Legend, Crake, Fight Club
I would like to take this opportunity to focus on the similarities (and, I suppose, the differences) between Orxy and Crake, by Margaret Atwood, “I am Legend” starring Will Smith, and Fight Club, by Chuck Palahniuk.
Why is the idea of the “concrete jungles” like Chicago and Atlanta and New York and Los Angeles turning into a real jungle so interesting to us as human beings?
In Fight Club, the main character Tyler Durden explores the semi-socialist, semi-communist idea of turning the city back on itself and reversing time so men return to men and beasts to beasts and the concrete jungles grow vines.

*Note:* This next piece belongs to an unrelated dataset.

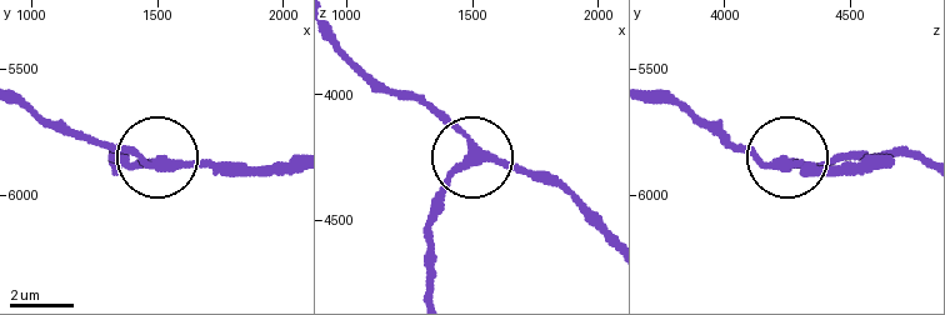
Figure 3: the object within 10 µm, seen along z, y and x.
view(3d, 10 µm, back, (1500, 5880, 4270))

“We wanted to blast the world free of history…. picture yourself planting radishes and seed potatoes on the fifteenth green of a forgotten golf course. You’ll hunt elk through the damp canyon forests around the ruins of Rockefeller Center, and dig clams next to the skeleton of the Space Needle leaning at a forty-five degree angle. We’ll paint the skyscrapers with huge totem faces and goblin tikis, and every evening what’s left of mankind will retreat to empty zoos and lock itself in cages as protection against the bears and big cats and wolves that pace and watch us from outside the cage bars at night…you’ll wear leather clothes that will last you the rest of your life, and you’ll climb the wrist-thick kudzu vines that wrap the Sears Tower. Jack and the beanstalk, you’ll climb up through the dripping forest canopy and the air will be so clean you’ll see tiny figures pounding corn and laying strips of venison to dry in the empty car pool lane of an abandoned superhighway stretching eight-lanes-wide and August-hot for a thousand miles” ~Chuck Palahniuk, Fight Club, Chapter 16
When I read this I immediately pictured the scenes in “I am Legend” where Will Smith (the sole survivor in New York City of a massive scientific blooper) must hunt for the exotic animals that now roam the streets, and negotiate the vegetation that is slowly reclaiming the buildings and roads.

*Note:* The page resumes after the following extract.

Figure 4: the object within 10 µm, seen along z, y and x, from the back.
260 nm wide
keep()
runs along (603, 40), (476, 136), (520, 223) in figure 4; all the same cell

Of course all of this leads back to what we have been discussing in class. Could a genetic blooper like in Oryx and Crake, or a biological science blooper, or even a political uprising, send humanity back to its most basic instincts–hunting for food among the overgrown and abandoned streets of once major metropolis? These images are so paradoxical that they become the ultimate power tool in convincing the audience that it is not okay to mess around with nature.